Zindagii Shoista: Living with dignity – Evaluation

Zindagii Shoista: Living with dignity – Evaluation

The Zindagii Shoista (Living with Dignity) project in Tajikistan aimed to reduce violence against women and girls. In response to the intervention, significant positive changes were found in all indicators of violence, relationship dynamics, mental health and socio-economic status.

The project was implemented by International Alert, Cesvi and three local partners – ATO, Farodis and Zanoni Sharq – in four villages in Tajikistan with 80 families. It aimed to reduce violence against women and girls (VAWG) through a combination of gender norm, behavioural change and income-generating activities (IGA) over a period of 15 months.

Following a formative research phase, the intervention combined gendered relationship-strengthening activities, adapted from the Stepping Stones and Creating Futures interventions to the Tajik context, and a new curriculum to teach income-generating skills.

A statistically significant reduction was found in all forms of physical or sexual intimate partner violence (IPV) reported by men (perpetration) and women (experience). Overall, the number of women reporting emotional, physical or sexual IPV over the past 12 months halved – although it still remained at 33.1%. Severe emotional, sexual or physical IPV was reported by 64.5% of women at baseline. This fell to 12.2% of women at end-line.

Post-intervention, the proportion of women earning money increased approximately four-fold to 78.9%. Food and financial insecurity dropped, with the percentage of people reporting borrowing food or money in the past month reducing by 60% for women and 18% for men respectively.

By end-line evaluation, women and men showed a significant change for the better in all health measures, for example, the depression score at end-line had roughly halved (to 15.1 for women and 6.0 for men).

All measures for relationships in the family improved for women, including gender attitudes, perceived social norms on gender, women’s relationship with their husband and mother-in-law, women’s involvement in decision-making, and quarrelling.

The same changes were reported by men, except for their alcohol use and perception of women’s involvement in decision-making, where changes were not significant.
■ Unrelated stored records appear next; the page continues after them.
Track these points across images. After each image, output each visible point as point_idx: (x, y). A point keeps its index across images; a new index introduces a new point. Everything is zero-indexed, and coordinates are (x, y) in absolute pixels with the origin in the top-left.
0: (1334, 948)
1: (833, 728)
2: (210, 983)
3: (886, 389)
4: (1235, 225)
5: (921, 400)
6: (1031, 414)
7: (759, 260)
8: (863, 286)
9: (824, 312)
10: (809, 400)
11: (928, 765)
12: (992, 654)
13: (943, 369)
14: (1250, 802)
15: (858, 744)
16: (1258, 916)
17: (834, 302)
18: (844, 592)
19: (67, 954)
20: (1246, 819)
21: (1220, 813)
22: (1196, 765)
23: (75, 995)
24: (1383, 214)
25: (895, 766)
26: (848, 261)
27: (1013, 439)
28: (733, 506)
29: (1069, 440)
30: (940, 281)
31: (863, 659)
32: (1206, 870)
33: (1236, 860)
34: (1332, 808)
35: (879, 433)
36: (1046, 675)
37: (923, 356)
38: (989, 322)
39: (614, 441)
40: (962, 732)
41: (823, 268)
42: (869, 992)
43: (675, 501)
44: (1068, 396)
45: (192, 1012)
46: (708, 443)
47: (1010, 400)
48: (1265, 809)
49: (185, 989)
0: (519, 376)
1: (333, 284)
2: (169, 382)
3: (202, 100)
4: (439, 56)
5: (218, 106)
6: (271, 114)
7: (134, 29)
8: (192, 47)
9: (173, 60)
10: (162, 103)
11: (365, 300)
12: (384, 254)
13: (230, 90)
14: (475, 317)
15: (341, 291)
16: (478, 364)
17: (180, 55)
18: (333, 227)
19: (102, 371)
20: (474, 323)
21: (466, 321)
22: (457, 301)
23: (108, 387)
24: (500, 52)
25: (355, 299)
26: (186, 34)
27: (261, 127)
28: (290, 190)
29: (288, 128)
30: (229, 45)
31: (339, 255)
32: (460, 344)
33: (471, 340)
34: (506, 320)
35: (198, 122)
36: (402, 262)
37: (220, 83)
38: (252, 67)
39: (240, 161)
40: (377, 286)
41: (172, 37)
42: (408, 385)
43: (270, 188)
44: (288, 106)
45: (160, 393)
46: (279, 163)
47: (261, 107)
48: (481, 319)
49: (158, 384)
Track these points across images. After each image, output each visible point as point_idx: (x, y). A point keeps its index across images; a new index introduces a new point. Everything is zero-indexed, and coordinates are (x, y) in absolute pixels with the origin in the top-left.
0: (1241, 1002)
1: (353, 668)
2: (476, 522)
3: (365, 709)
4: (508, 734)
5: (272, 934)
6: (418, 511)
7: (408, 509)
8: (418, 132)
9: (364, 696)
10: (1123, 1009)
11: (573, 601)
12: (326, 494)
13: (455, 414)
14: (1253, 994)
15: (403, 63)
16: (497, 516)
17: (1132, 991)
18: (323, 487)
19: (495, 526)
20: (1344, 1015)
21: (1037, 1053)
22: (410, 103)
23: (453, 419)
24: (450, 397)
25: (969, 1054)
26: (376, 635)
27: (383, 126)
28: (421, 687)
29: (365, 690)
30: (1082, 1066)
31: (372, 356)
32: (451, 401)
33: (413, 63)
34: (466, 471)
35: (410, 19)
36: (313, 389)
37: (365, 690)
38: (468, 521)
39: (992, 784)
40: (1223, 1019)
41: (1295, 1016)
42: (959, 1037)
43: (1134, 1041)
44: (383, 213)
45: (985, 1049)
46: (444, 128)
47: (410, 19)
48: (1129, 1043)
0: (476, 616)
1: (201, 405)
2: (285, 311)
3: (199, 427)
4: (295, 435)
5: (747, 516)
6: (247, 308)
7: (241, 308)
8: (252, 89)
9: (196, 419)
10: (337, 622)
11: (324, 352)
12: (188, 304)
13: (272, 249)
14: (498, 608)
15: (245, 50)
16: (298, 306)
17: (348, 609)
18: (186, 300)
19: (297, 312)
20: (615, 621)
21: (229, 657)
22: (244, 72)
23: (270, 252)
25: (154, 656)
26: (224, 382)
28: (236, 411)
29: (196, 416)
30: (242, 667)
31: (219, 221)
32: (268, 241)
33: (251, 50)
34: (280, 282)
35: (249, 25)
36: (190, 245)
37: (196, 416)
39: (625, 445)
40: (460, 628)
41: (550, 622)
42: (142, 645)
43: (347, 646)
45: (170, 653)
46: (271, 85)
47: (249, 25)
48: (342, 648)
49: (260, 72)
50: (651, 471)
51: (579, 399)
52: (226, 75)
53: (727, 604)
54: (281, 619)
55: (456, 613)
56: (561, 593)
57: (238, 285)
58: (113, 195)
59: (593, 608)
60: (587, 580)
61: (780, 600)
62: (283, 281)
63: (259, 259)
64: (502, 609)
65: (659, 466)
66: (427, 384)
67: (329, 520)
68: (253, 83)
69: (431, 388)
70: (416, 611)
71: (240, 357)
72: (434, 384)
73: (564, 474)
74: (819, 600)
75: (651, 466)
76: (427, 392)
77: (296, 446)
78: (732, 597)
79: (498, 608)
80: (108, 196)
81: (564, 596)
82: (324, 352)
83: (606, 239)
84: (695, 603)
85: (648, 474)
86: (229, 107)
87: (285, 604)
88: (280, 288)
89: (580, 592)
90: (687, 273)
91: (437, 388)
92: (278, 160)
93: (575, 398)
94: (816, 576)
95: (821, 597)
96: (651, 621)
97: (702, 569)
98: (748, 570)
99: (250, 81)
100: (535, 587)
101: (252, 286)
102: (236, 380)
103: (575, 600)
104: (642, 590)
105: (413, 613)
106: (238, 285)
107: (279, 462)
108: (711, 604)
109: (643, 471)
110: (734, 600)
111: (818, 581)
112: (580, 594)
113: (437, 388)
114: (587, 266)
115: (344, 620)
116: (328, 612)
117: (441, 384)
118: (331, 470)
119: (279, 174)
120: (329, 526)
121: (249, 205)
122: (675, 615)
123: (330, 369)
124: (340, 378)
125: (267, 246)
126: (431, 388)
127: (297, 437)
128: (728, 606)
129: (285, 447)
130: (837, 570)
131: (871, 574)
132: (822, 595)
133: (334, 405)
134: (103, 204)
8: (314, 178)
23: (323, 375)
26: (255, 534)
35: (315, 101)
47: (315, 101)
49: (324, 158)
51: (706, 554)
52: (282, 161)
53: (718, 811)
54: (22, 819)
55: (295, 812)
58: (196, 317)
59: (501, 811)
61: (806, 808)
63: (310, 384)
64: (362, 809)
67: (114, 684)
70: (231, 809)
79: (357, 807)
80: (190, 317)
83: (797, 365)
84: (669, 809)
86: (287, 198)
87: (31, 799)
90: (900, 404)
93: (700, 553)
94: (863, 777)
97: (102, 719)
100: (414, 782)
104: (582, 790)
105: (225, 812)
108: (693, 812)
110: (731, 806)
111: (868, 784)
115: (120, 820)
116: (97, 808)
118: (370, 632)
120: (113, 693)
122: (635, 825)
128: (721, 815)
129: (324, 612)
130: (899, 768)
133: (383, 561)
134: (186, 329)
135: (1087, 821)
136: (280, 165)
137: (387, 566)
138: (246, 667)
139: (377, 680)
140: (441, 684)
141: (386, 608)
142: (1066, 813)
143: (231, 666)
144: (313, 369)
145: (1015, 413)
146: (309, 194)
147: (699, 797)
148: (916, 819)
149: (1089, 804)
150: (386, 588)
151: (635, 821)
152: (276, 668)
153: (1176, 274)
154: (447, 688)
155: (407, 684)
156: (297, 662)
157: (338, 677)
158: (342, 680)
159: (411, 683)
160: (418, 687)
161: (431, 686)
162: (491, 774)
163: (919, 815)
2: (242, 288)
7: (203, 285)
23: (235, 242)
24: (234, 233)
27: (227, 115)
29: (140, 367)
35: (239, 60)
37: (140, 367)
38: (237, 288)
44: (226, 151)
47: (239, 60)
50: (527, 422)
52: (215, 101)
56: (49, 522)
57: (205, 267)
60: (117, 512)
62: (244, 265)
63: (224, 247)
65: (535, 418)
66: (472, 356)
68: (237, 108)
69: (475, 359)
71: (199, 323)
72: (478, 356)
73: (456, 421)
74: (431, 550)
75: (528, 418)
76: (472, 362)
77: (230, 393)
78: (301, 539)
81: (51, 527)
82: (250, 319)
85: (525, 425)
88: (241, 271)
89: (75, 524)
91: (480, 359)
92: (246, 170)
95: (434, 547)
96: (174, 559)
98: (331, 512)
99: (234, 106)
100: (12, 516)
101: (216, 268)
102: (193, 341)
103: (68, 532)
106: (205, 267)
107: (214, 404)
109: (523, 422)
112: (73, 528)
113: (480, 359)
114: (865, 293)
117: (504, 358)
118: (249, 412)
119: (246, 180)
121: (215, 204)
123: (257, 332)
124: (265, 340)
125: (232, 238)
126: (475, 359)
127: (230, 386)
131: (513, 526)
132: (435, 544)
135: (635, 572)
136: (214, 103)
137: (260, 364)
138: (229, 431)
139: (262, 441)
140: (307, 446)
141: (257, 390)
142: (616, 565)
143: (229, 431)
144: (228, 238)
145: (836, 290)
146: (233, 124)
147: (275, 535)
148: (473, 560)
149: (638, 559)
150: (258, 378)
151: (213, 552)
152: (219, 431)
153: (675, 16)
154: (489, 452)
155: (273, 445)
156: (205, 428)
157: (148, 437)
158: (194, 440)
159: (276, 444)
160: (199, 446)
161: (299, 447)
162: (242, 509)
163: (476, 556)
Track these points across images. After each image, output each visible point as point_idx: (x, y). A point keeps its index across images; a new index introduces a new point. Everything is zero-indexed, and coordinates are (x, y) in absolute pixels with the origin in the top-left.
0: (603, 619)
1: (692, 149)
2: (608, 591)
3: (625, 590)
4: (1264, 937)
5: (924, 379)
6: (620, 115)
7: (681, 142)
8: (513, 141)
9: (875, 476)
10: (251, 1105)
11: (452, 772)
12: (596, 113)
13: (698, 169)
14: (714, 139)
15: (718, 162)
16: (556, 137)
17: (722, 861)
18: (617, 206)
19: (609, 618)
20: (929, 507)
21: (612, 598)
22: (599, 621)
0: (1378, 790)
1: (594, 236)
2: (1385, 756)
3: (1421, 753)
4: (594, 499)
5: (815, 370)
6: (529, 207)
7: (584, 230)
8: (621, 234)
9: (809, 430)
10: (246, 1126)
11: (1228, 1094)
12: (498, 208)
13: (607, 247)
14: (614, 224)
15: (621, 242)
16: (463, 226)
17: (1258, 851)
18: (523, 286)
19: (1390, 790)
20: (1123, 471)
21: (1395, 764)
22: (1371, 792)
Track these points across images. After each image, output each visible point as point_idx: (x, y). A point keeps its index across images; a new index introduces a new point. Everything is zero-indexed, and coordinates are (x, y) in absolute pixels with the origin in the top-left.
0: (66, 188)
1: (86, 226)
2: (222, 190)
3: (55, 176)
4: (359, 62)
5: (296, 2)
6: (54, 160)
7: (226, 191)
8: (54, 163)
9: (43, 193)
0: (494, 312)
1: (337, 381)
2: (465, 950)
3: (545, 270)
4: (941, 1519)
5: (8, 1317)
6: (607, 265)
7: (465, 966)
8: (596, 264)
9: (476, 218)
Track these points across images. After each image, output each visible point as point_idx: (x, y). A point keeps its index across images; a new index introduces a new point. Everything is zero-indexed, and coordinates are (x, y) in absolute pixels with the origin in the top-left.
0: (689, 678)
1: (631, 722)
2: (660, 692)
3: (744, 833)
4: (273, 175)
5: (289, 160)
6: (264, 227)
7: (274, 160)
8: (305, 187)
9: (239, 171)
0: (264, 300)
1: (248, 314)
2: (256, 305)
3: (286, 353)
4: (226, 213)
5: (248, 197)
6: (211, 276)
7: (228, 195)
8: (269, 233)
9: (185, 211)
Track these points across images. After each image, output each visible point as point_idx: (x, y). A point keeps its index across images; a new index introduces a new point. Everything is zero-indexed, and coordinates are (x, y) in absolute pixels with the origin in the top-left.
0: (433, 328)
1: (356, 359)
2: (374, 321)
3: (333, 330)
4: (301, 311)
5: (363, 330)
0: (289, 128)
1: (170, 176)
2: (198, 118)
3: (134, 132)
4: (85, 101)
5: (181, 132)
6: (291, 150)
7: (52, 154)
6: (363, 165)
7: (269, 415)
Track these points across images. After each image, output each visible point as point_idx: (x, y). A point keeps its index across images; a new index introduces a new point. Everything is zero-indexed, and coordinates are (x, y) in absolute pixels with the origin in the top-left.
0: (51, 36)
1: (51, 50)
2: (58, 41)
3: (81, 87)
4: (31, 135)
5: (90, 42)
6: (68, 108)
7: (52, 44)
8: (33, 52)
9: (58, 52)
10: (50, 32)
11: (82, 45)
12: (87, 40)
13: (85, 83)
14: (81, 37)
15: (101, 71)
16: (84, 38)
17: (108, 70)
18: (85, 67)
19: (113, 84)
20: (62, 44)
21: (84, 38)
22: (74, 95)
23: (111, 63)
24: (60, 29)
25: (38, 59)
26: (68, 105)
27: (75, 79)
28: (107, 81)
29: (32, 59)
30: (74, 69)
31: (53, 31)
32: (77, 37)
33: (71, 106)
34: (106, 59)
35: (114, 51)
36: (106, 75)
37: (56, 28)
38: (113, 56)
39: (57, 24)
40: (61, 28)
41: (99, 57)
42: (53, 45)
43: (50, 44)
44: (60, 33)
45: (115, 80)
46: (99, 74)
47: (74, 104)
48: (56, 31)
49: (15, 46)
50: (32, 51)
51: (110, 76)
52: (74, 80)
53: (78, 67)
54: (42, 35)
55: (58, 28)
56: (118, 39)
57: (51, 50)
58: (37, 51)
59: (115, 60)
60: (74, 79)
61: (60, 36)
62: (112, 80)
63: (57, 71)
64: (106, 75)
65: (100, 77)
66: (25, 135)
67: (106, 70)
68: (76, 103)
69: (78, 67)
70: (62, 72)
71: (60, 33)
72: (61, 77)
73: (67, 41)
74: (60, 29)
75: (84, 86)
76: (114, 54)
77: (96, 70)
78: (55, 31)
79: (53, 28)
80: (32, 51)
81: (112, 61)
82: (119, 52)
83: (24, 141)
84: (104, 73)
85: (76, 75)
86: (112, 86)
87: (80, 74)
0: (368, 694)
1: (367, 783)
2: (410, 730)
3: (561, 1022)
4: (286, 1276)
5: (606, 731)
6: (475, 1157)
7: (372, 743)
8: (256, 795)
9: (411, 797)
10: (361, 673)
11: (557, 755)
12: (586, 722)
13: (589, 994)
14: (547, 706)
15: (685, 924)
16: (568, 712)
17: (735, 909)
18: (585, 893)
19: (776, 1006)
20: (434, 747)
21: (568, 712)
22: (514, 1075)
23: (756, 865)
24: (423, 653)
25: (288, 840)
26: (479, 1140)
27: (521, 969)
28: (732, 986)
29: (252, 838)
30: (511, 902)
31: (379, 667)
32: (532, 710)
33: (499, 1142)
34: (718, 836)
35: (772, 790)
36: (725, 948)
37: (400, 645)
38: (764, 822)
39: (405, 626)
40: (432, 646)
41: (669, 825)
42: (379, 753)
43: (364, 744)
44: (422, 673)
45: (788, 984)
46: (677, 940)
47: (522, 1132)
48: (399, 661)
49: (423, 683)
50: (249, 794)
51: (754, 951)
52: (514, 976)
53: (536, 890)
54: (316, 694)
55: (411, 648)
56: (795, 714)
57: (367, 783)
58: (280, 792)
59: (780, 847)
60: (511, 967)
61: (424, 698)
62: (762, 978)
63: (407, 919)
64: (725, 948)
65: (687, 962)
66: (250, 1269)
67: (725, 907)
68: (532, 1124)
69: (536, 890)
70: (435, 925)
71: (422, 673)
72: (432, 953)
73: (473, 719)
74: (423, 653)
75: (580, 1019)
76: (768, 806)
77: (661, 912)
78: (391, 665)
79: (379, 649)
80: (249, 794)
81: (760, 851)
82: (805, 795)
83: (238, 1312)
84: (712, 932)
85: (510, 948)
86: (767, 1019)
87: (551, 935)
The findings are, to our knowledge, unique for both Tajikistan and the Central Asia region. This is the first study in this region in which research has examined how combining social norm change and economic empowerment can influence the complex dynamics that lead to various forms of domestic violence and IPV against women and girls.

The findings are highly promising for both reducing VAWG and improving mental health and economic security.